Your assignment: Please print the line that holds "POSTS DE CYOBEM" and each line after it to the end of the data, word for word, without any pictures.

[Collected data]

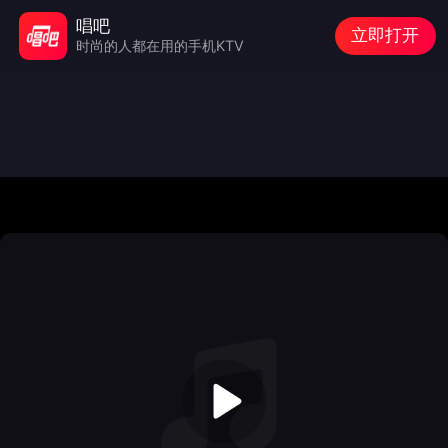
唱吧
立即打开
时尚的人都在用的手机KTV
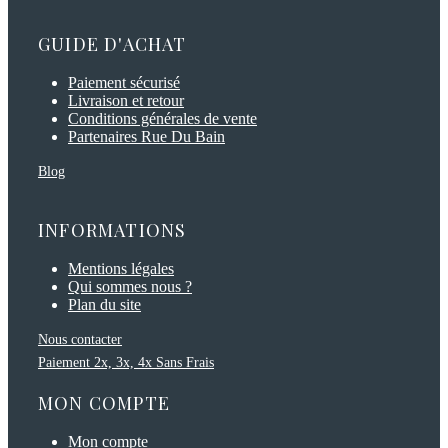
GUIDE D'ACHAT
Paiement sécurisé
Livraison et retour
Conditions générales de vente
Partenaires Rue Du Bain
Blog
INFORMATIONS
Mentions légales
Qui sommes nous ?
Plan du site
Nous contacter
Paiement 2x, 3x, 4x Sans Frais
MON COMPTE
Mon compte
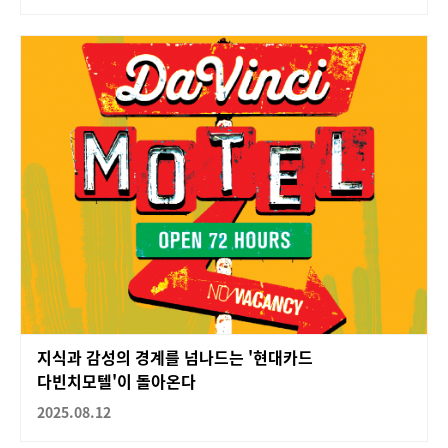
지식과 감성의 경계를 넘나드는 '현대카드
다빈치모텔'이 돌아온다
2025.08.12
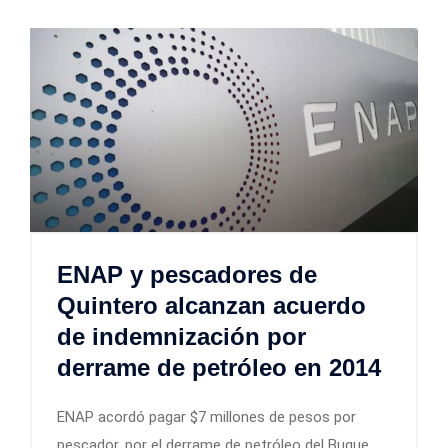
ENAP y pescadores de
Quintero alcanzan acuerdo
de indemnización por
derrame de petróleo en 2014
ENAP acordó pagar $7 millones de pesos por
pescador, por el derrame de petróleo del Buque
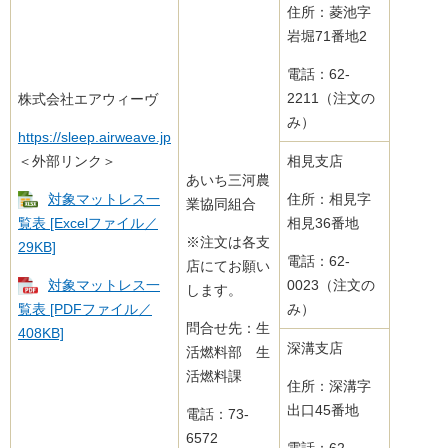
住所：菱池字
岩堀71番地2
電話：62-
2211（注文の
株式会社エアウィーヴ
み）
https://sleep.airweave.jp
＜外部リンク＞
相見支店
あいち三河農
対象マットレス一
住所：相見字
業協同組合
覧表 [Excelファイル／
相見36番地
※注文は各支
29KB]
電話：62-
店にてお願い
対象マットレス一
0023（注文の
します。
覧表 [PDFファイル／
み）
問合せ先：生
408KB]
深溝支店
活燃料部 生
活燃料課
住所：深溝字
出口45番地
電話：73-
6572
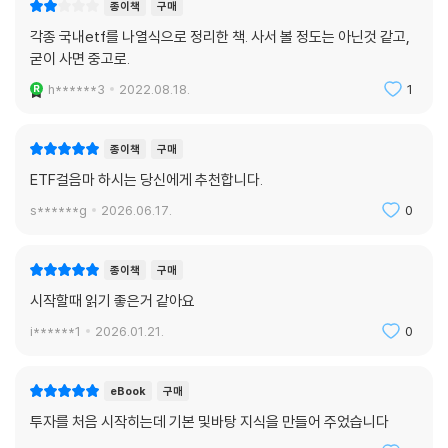
종이책
구매
각종 국내etf를 나열식으로 정리한 책. 사서 볼 정도는 아닌것 같고,
굳이 사면 중고로.
h******3
2022.08.18.
1
종이책
구매
ETF걸음마 하시는 당신에게 추천합니다.
s******g
2026.06.17.
0
종이책
구매
시작할때 읽기 좋은거 같아요
i******1
2026.01.21.
0
eBook
구매
투자를 처음 시작히는데 기본 및바탕 지식을 만들어 주었습니다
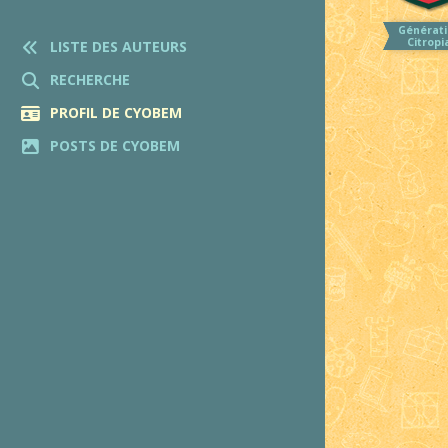
Générati
Citropi
LISTE DES AUTEURS
RECHERCHE
PROFIL DE CYOBEM
POSTS DE CYOBEM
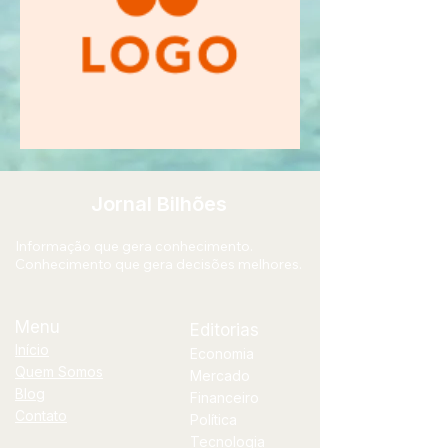
Jornal Bilhões
Informação que gera conhecimento.
Conhecimento que gera decisões melhores.
Menu
Editorias
Início
Economia
Quem Somos
Mercado
Blog
Financeiro
Contato
Política
Tecnologia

Solution to this problem:
POSTS DE CYOBEM
Jornal Bilhões
Informação que gera conhecimento.
Conhecimento que gera decisões melhores.
Menu
Editorias
Início
Economia
Quem Somos
Mercado
Blog
Financeiro
Contato
Política
Tecnologia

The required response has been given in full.